= Assigned task =
Your reply should reproduce each line below exactly and carry none of the pictures.

Collected data entries:

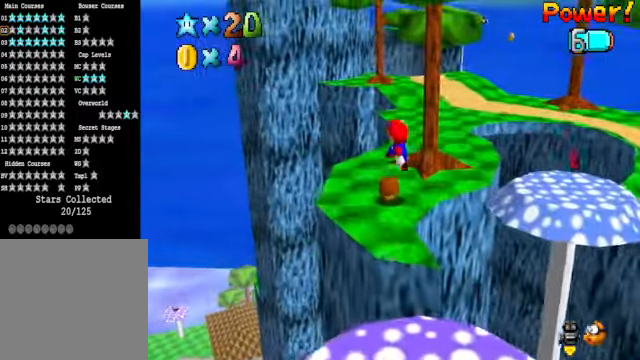
{"buttons": [], "left_stick": "up-left", "right_stick": "center", "events": [[334, "right_stick", "right"], [468, "right_stick", "center"]]}
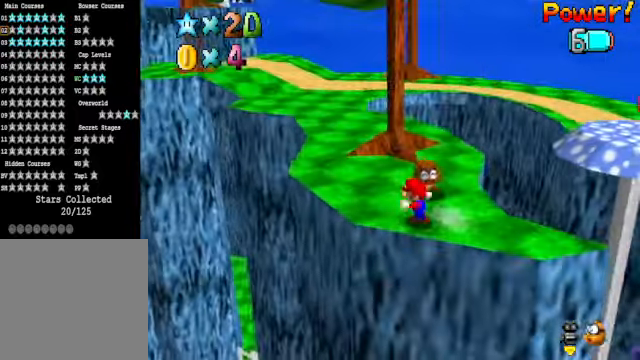
{"buttons": ["L2"], "left_stick": "up", "right_stick": "center", "events": [[468, "L2", "down"], [468, "left_stick", "up"]]}
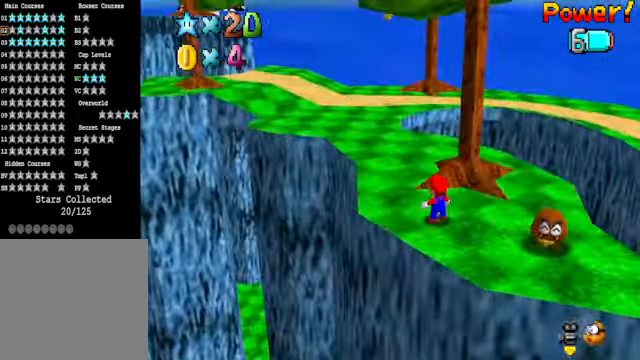
{"buttons": [], "left_stick": "up-right", "right_stick": "center", "events": [[34, "A", "down"], [134, "A", "up"], [234, "L2", "up"], [368, "right_stick", "down-left"], [401, "left_stick", "up-right"], [501, "right_stick", "center"]]}
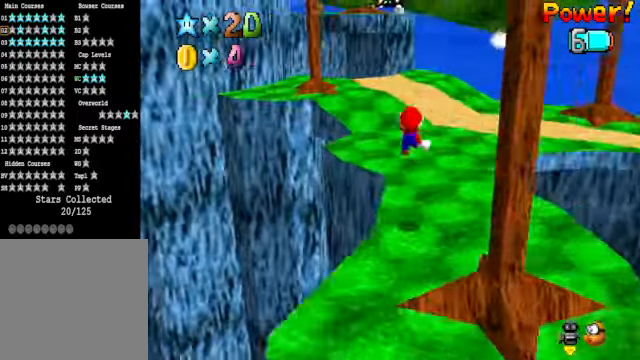
{"buttons": [], "left_stick": "up-right", "right_stick": "center", "events": []}
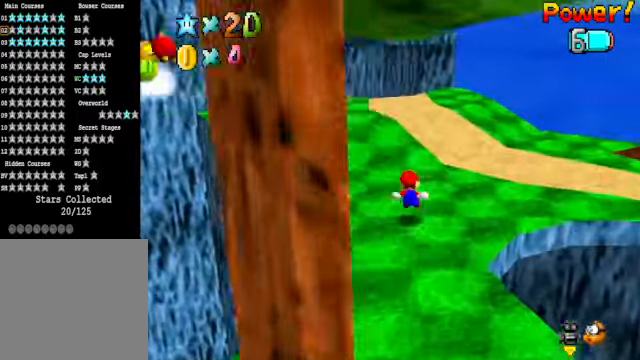
{"buttons": [], "left_stick": "up-right", "right_stick": "center", "events": [[101, "right_stick", "left"], [234, "right_stick", "center"]]}
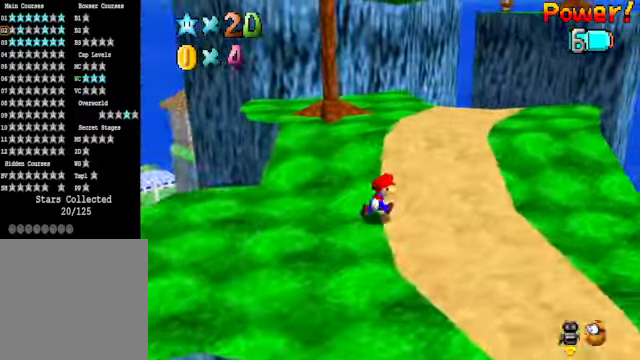
{"buttons": ["A"], "left_stick": "center", "right_stick": "center", "events": [[468, "left_stick", "center"], [501, "A", "down"]]}
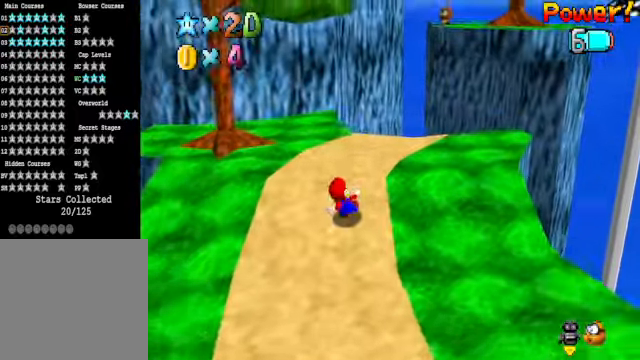
{"buttons": ["A"], "left_stick": "up-right", "right_stick": "center", "events": [[67, "A", "up"], [134, "left_stick", "right"], [334, "left_stick", "up-right"], [501, "A", "down"]]}
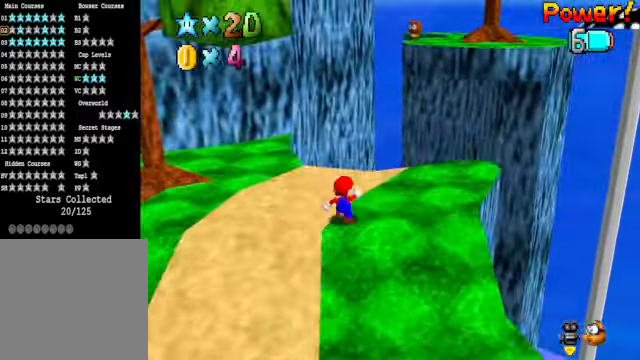
{"buttons": [], "left_stick": "up-right", "right_stick": "center", "events": [[66, "A", "up"]]}
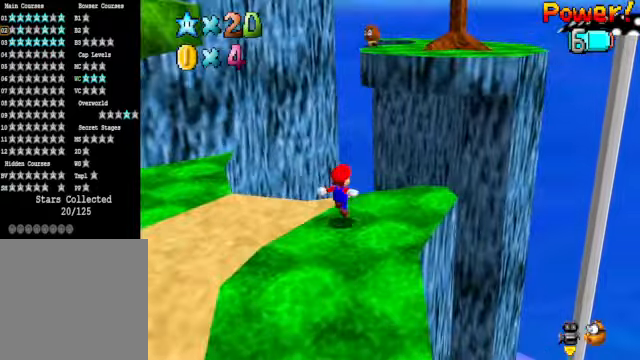
{"buttons": [], "left_stick": "up-right", "right_stick": "center", "events": [[100, "A", "down"], [501, "A", "up"]]}
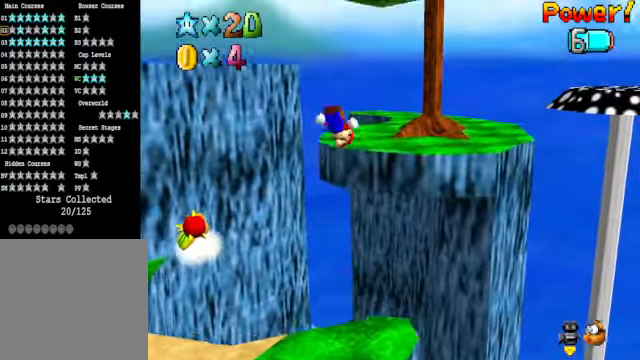
{"buttons": [], "left_stick": "center", "right_stick": "down-right", "events": [[133, "left_stick", "up"], [367, "left_stick", "center"], [467, "right_stick", "down-right"]]}
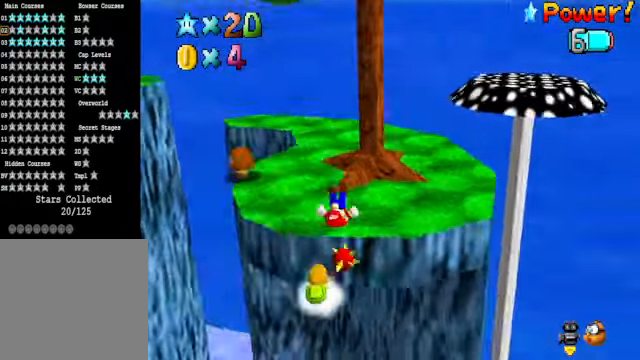
{"buttons": [], "left_stick": "up-left", "right_stick": "center", "events": [[33, "left_stick", "up-left"], [100, "right_stick", "center"], [233, "A", "down"], [367, "A", "up"]]}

= Answer area =
{"buttons": [], "left_stick": "up-left", "right_stick": "center", "events": [[334, "right_stick", "right"], [468, "right_stick", "center"]]}
{"buttons": ["L2"], "left_stick": "up", "right_stick": "center", "events": [[468, "L2", "down"], [468, "left_stick", "up"]]}
{"buttons": [], "left_stick": "up-right", "right_stick": "center", "events": [[34, "A", "down"], [134, "A", "up"], [234, "L2", "up"], [368, "right_stick", "down-left"], [401, "left_stick", "up-right"], [501, "right_stick", "center"]]}
{"buttons": [], "left_stick": "up-right", "right_stick": "center", "events": []}
{"buttons": [], "left_stick": "up-right", "right_stick": "center", "events": [[101, "right_stick", "left"], [234, "right_stick", "center"]]}
{"buttons": ["A"], "left_stick": "center", "right_stick": "center", "events": [[468, "left_stick", "center"], [501, "A", "down"]]}
{"buttons": ["A"], "left_stick": "up-right", "right_stick": "center", "events": [[67, "A", "up"], [134, "left_stick", "right"], [334, "left_stick", "up-right"], [501, "A", "down"]]}
{"buttons": [], "left_stick": "up-right", "right_stick": "center", "events": [[66, "A", "up"]]}
{"buttons": [], "left_stick": "up-right", "right_stick": "center", "events": [[100, "A", "down"], [501, "A", "up"]]}
{"buttons": [], "left_stick": "center", "right_stick": "down-right", "events": [[133, "left_stick", "up"], [367, "left_stick", "center"], [467, "right_stick", "down-right"]]}
{"buttons": [], "left_stick": "up-left", "right_stick": "center", "events": [[33, "left_stick", "up-left"], [100, "right_stick", "center"], [233, "A", "down"], [367, "A", "up"]]}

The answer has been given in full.